Excerpted passage:
This weekend, Terry Sprague pointed out that white-winged crossbills have already been seen at some Ottawa area feeders, and may be on their way here!!

Red polls may come late in the in the winter, as they often do. But pine siskins are in the area now. I haven't seen any here, and Terry says these birds are somewhat unreliable, prone to continuing south instead of spending the winter with us, but I remain hopeful.

The evening grosbeaks are still around--only occasionally deigning to accept my offerings, but if they stay that will change once the snow is on the ground. Tree sparrows are in the area, but only rarely coming to the feeders--again, snow will likely bring them in. Meantime the feeders are getting steady business from chickadees, goldfinches, nuthatches (white-breasted and red), downy and hairy woodpeckers, blue jays, a stray unidentified blackbird, and the occasional mourning dove.

And it's a good thing there's so much to see in the yard--I've been stuck home for a week in honour of the gun season for white-tailed deer, and the rest of this week to go. Every morning we are treated to a volley of gunfire between 7 and 8 a.m.--reminding me that discretion is the better part of valour.

Friday, November 11, 2005

The Grosbeak Has Landed

This morning. First a single female evening grosbeak calling from near the top of the maple tree by the house, where the feeders are. I thought I heard a reply from down the street. A few minutes later I saw a male feeding on the ground (where'd I'd just thrown some black oil sunflower seeds) under the tree.

If they stick, more, and pictures too I hope, later.

As luck would have it, they timed their visit to coincide with the first day of the FeederWatch season.

From November 9th's News from Cornell Lab of Ornithology
Project FeederWatch Begins This Week!

Record set:
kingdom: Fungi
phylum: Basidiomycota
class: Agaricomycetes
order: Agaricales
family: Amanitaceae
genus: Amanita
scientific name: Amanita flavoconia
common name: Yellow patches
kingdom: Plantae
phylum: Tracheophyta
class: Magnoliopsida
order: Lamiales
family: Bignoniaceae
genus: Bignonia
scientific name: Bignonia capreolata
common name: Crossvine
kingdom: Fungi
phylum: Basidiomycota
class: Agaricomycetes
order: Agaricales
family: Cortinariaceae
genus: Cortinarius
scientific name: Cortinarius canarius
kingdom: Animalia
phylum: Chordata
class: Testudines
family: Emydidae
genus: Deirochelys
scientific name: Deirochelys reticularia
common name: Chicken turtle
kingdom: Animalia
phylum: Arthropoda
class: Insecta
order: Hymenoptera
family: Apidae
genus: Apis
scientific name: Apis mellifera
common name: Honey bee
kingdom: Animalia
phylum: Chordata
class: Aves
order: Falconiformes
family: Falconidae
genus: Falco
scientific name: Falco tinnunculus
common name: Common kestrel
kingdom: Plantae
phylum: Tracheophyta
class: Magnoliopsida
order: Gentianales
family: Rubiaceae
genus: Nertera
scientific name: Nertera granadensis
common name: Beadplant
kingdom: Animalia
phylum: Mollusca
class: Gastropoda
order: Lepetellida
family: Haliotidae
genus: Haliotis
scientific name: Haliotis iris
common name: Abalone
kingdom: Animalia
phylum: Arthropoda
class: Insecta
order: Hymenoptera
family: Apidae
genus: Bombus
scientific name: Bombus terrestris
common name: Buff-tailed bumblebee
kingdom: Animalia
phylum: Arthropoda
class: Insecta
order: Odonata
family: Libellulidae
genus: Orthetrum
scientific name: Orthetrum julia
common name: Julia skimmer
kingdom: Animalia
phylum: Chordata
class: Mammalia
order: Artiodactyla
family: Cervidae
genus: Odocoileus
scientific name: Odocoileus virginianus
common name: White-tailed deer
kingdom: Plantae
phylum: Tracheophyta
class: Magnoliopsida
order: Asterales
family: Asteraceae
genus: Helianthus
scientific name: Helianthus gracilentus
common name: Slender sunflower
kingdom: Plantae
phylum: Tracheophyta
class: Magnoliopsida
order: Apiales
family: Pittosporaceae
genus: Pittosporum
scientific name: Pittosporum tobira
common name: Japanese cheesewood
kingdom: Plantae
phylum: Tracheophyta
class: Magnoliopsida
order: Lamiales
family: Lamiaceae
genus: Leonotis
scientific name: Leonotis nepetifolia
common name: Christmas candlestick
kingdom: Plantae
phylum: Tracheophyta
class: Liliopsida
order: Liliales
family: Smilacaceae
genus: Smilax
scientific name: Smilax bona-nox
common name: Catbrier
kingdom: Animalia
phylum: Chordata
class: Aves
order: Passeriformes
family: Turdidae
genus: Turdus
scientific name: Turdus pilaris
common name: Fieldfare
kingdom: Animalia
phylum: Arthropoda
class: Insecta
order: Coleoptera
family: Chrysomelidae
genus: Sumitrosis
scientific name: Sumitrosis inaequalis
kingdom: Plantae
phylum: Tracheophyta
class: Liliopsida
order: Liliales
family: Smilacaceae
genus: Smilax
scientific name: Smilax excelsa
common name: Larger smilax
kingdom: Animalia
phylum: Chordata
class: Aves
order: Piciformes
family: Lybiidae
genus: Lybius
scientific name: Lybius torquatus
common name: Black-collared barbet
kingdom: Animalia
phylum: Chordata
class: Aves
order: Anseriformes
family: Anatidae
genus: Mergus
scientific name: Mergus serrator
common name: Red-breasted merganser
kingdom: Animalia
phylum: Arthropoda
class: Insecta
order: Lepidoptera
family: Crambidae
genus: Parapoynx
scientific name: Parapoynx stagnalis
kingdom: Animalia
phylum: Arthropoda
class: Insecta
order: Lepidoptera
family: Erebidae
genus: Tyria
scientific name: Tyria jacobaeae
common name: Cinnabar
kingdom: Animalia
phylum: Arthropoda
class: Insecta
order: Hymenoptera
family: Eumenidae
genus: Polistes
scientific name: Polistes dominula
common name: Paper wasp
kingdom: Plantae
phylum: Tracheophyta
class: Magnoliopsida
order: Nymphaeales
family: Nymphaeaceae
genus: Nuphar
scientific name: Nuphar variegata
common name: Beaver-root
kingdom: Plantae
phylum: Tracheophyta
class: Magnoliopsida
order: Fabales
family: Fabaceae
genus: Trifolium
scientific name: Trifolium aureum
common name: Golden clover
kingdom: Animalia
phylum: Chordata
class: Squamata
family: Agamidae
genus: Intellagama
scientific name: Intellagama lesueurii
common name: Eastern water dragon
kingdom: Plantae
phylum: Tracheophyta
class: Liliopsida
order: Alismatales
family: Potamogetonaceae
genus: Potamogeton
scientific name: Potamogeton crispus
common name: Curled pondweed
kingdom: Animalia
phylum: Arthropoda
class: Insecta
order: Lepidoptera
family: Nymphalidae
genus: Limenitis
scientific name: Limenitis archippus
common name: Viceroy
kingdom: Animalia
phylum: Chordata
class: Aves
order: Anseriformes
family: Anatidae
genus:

What to do: Write down the part of the feeder-bird post from "Friday, November 11, 2005" down to "under the tree.", word for word.

Solution for this problem:
Friday, November 11, 2005

The Grosbeak Has Landed

This morning. First a single female evening grosbeak calling from near the top of the maple tree by the house, where the feeders are. I thought I heard a reply from down the street. A few minutes later I saw a male feeding on the ground (where'd I'd just thrown some black oil sunflower seeds) under the tree.